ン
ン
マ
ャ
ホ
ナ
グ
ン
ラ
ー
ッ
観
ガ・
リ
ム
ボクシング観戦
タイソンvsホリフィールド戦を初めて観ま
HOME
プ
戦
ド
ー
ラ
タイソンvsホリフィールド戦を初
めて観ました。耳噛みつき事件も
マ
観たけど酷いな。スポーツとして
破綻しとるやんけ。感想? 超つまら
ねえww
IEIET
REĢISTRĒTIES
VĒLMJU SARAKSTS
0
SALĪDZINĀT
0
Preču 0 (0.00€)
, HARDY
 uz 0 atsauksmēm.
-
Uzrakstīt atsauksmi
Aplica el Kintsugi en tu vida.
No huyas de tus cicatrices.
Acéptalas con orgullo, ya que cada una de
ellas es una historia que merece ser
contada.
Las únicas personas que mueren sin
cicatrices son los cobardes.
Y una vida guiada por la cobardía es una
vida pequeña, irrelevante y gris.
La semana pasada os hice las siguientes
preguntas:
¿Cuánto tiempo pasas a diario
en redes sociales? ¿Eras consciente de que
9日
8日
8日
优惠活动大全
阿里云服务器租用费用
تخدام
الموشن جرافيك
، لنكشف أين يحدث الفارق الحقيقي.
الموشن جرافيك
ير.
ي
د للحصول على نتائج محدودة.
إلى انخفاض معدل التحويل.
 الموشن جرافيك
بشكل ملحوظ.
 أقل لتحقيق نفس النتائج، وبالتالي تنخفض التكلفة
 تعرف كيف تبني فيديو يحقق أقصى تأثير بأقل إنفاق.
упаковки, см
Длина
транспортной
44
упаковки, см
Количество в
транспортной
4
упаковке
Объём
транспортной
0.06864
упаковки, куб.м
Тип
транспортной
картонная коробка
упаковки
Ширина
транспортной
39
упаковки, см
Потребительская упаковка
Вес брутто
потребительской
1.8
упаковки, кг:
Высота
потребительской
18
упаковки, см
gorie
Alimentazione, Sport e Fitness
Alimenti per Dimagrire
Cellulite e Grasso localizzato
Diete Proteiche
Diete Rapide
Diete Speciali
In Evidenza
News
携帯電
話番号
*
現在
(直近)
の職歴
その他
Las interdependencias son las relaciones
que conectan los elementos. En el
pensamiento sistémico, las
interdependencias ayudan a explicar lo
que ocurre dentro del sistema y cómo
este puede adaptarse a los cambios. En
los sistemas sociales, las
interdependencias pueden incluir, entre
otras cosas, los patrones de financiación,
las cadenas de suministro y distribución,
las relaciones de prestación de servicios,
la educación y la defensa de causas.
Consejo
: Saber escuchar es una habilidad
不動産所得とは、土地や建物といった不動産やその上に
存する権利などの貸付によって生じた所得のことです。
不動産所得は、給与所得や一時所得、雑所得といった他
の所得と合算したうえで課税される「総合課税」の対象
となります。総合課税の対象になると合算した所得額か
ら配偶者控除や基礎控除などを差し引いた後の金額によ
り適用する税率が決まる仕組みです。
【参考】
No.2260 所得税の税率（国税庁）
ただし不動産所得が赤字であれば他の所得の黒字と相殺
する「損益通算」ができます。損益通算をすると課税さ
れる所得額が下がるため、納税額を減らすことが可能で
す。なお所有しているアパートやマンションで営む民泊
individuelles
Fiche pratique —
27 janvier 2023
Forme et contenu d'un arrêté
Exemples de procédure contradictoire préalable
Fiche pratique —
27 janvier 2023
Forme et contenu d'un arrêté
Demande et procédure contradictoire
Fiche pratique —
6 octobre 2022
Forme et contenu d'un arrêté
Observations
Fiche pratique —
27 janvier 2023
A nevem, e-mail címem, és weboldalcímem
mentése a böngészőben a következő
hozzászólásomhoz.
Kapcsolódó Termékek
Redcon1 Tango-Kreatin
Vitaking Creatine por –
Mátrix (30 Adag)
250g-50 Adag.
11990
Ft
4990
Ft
--------
*Your goal*. The answer must be every line from the entries above that holds the string "vida".

*Task output*.
Aplica el Kintsugi en tu vida.
Y una vida guiada por la cobardía es una
vida pequeña, irrelevante y gris.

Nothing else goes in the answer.